Please list every cited work in the post on phylogenetic networks software below, giving each one with its authors and date as the post shows them.

=== QUOTED PASSAGE ===
※
## Tuesday, June 12, 2012

### New version of phylogenetic networks software

There's a new release of Dendroscope with several new methods for constructing phylogenetic networks. This blog will explain the new functionality added to the Cass algorithm.

Cass can be used to construct a rooted phylogenetic network from any number of rooted trees. These trees can be multifurcating (nonbinary). The output network will display all clusters of the input trees. In certain situations the algorithm has been shown to minimize the reticulation number of the network (see van Iersel et al. 2010 and Kelk et al. 2012).

The new release of Cass can also produce networks that display the input trees (rather than only the clusters from the input trees). In other words, Cass can be used as a heuristic for the problem Hybridization Number on any number of multifurcating trees. This is a notoriously hard problem and at the moment Cass is the only implemented algorithm for this problem.

For inputs consisting of two multifurcating trees, Cass solves Hybridization Number optimally (Kelk et al. 2012) and, for such instances, Dendroscope also contains a faster optimal algorithm (go to Algorithms - Hybridization Networks) by Huson and Linz (submitted). For bifurcating trees, there is one other heuristic available that can be used for any number of trees: the program PIRN by Yufeng Wu.

But, as I said, for more than two multifurcating trees, Cass is the only method currently available.
※
=== RECORD EXCERPTS ===
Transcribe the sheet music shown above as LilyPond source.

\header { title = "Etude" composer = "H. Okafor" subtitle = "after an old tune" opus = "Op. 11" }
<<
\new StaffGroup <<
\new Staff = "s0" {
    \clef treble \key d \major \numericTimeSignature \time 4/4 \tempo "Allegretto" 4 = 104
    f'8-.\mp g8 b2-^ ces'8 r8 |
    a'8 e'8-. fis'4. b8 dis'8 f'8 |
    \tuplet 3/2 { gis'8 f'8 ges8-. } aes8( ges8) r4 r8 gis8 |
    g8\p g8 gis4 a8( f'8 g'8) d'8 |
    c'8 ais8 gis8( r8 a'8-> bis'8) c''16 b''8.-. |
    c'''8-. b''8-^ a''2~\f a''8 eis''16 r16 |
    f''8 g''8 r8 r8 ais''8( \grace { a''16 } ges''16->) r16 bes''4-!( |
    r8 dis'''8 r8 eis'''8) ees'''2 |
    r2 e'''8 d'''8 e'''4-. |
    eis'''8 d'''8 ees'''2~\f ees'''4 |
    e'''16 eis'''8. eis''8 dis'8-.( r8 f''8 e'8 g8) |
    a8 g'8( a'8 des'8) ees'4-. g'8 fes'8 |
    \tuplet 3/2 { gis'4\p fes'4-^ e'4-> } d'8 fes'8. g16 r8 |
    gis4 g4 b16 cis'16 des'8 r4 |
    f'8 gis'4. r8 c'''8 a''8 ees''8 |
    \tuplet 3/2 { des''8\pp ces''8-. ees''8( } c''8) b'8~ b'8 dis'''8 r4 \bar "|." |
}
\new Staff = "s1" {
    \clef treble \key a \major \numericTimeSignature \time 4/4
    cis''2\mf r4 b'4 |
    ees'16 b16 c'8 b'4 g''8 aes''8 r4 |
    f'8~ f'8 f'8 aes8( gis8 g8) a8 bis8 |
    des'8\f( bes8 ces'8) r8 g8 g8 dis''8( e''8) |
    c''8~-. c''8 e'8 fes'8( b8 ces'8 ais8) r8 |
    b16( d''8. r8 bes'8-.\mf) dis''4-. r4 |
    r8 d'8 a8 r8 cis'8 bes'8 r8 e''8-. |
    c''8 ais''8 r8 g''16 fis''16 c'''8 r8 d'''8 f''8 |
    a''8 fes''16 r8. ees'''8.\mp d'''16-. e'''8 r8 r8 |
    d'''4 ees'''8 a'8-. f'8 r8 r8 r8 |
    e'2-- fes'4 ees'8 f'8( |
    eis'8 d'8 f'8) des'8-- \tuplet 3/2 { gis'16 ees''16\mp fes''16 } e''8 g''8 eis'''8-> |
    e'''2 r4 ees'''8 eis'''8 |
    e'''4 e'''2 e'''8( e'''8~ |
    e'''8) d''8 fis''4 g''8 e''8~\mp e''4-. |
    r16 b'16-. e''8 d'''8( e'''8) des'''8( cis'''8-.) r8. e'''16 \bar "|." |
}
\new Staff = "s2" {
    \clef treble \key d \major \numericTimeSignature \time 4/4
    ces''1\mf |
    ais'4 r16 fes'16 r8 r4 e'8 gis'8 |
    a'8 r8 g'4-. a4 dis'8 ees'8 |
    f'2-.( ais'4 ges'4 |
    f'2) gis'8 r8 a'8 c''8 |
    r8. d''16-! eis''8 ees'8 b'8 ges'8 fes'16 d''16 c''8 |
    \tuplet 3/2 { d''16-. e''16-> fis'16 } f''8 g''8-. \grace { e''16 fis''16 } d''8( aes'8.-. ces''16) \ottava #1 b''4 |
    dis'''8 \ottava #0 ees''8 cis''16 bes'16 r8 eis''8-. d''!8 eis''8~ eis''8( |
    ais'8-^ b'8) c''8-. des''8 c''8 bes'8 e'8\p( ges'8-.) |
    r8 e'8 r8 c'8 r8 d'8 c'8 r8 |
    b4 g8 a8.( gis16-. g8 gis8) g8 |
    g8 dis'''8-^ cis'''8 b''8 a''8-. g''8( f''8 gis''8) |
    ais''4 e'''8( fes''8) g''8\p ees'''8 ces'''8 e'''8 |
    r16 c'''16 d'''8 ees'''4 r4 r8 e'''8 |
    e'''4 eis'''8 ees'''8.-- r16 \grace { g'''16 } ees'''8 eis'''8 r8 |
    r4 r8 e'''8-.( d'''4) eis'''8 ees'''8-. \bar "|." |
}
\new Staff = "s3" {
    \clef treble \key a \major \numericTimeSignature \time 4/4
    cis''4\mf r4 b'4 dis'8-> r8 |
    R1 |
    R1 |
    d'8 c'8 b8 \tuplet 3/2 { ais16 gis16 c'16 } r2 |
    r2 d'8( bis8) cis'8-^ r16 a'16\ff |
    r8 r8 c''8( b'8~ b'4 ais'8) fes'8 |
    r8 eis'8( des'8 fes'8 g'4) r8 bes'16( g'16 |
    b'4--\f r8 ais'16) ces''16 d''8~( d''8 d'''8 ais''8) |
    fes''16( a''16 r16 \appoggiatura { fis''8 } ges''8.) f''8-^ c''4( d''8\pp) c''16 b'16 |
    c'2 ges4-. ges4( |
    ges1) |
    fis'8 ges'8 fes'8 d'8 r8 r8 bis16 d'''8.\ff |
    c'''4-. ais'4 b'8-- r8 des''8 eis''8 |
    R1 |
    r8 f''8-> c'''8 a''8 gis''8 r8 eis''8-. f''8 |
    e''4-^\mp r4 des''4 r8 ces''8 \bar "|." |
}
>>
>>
※
=== OUTPUT OF THE TASK ===
van Iersel et al. 2010
Kelk et al. 2012
Huson and Linz (submitted)